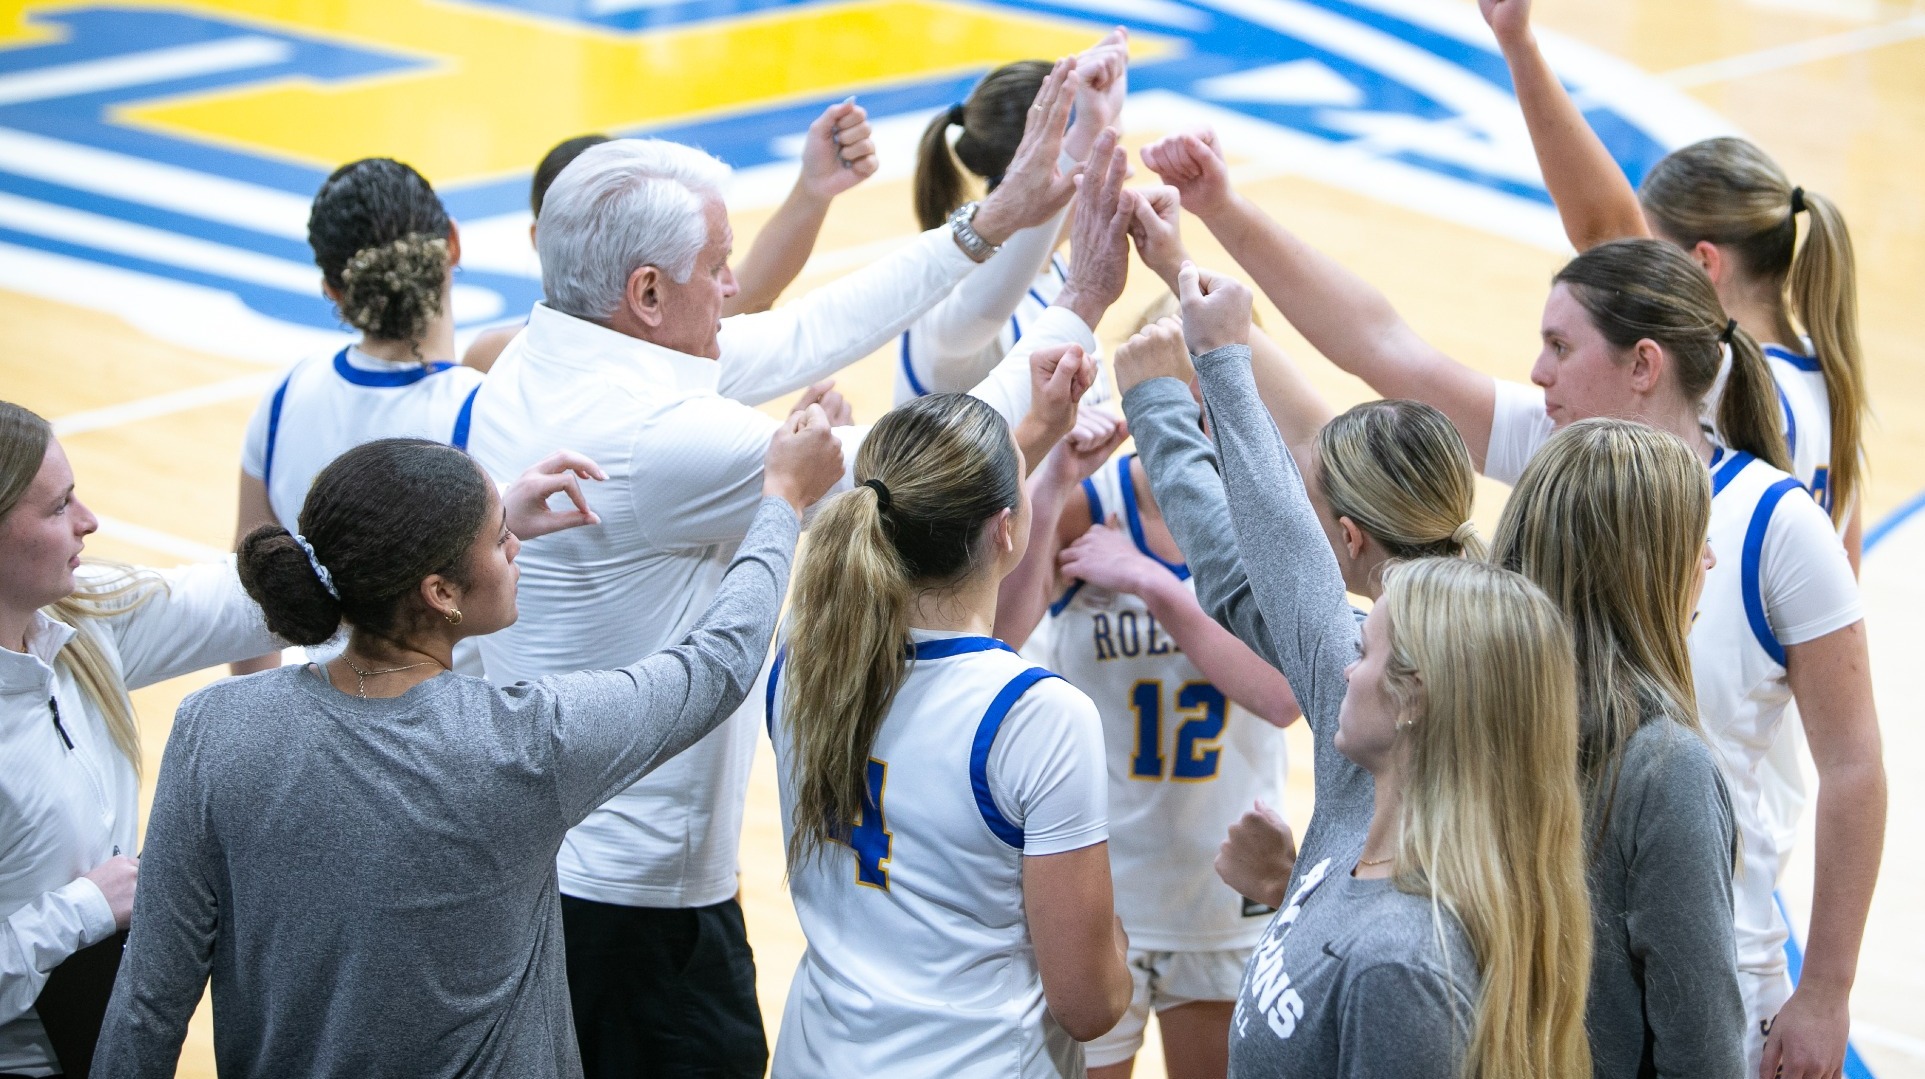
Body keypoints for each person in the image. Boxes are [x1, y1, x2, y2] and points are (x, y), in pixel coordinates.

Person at [1147, 126, 1882, 1079]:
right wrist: (1201, 254)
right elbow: (1371, 382)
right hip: (1513, 964)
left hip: (1697, 971)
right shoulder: (1557, 461)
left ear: (1644, 365)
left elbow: (1855, 763)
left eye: (1556, 345)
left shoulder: (1770, 537)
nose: (1535, 370)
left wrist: (1824, 986)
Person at [466, 57, 1138, 1078]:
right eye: (717, 268)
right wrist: (1076, 304)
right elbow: (923, 471)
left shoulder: (553, 347)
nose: (735, 286)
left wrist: (989, 221)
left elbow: (808, 329)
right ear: (645, 292)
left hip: (546, 862)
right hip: (628, 901)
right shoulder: (652, 439)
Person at [90, 413, 844, 1079]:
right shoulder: (523, 745)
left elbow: (149, 1005)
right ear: (439, 592)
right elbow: (715, 665)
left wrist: (479, 516)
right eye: (499, 536)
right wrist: (781, 500)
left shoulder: (213, 729)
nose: (515, 544)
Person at [1115, 274, 1592, 1077]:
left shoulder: (1407, 966)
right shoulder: (1459, 682)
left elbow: (1262, 559)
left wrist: (1198, 379)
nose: (1343, 669)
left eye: (1361, 654)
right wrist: (1301, 881)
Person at [767, 392, 1131, 1078]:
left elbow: (961, 658)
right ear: (1005, 530)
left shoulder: (801, 661)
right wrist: (1117, 946)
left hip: (815, 1056)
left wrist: (1048, 485)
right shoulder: (1041, 716)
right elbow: (1088, 1005)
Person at [1478, 0, 1866, 563]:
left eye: (1653, 251)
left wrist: (1519, 45)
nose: (1636, 275)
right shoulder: (1830, 379)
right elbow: (1845, 580)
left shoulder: (1728, 376)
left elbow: (1605, 230)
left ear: (1704, 265)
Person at [0, 400, 283, 1078]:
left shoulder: (78, 619)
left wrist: (477, 523)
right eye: (59, 505)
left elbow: (240, 599)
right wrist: (83, 910)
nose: (88, 520)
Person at [1494, 419, 1747, 1077]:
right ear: (1641, 570)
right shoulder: (1666, 771)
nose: (1708, 560)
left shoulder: (1470, 718)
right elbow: (1703, 1053)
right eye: (1695, 539)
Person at [230, 157, 485, 676]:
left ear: (333, 288)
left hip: (323, 722)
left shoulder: (284, 395)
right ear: (452, 244)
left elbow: (250, 598)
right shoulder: (484, 408)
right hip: (449, 733)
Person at [463, 97, 881, 372]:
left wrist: (813, 188)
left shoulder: (672, 325)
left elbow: (752, 291)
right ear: (539, 238)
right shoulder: (496, 355)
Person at [897, 31, 1127, 403]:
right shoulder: (945, 296)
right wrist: (1086, 131)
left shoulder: (1051, 267)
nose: (1119, 167)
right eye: (1104, 149)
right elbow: (983, 307)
┄┄┄┄┄┄┄┄┄┄
From the line that contains "right shoulder: (945, 296)" to the last line of the data, write out each line exactly and add nothing.

- _Response below_:
right shoulder: (945, 296)
right wrist: (1086, 131)
left shoulder: (1051, 267)
nose: (1119, 167)
right eye: (1104, 149)
right elbow: (983, 307)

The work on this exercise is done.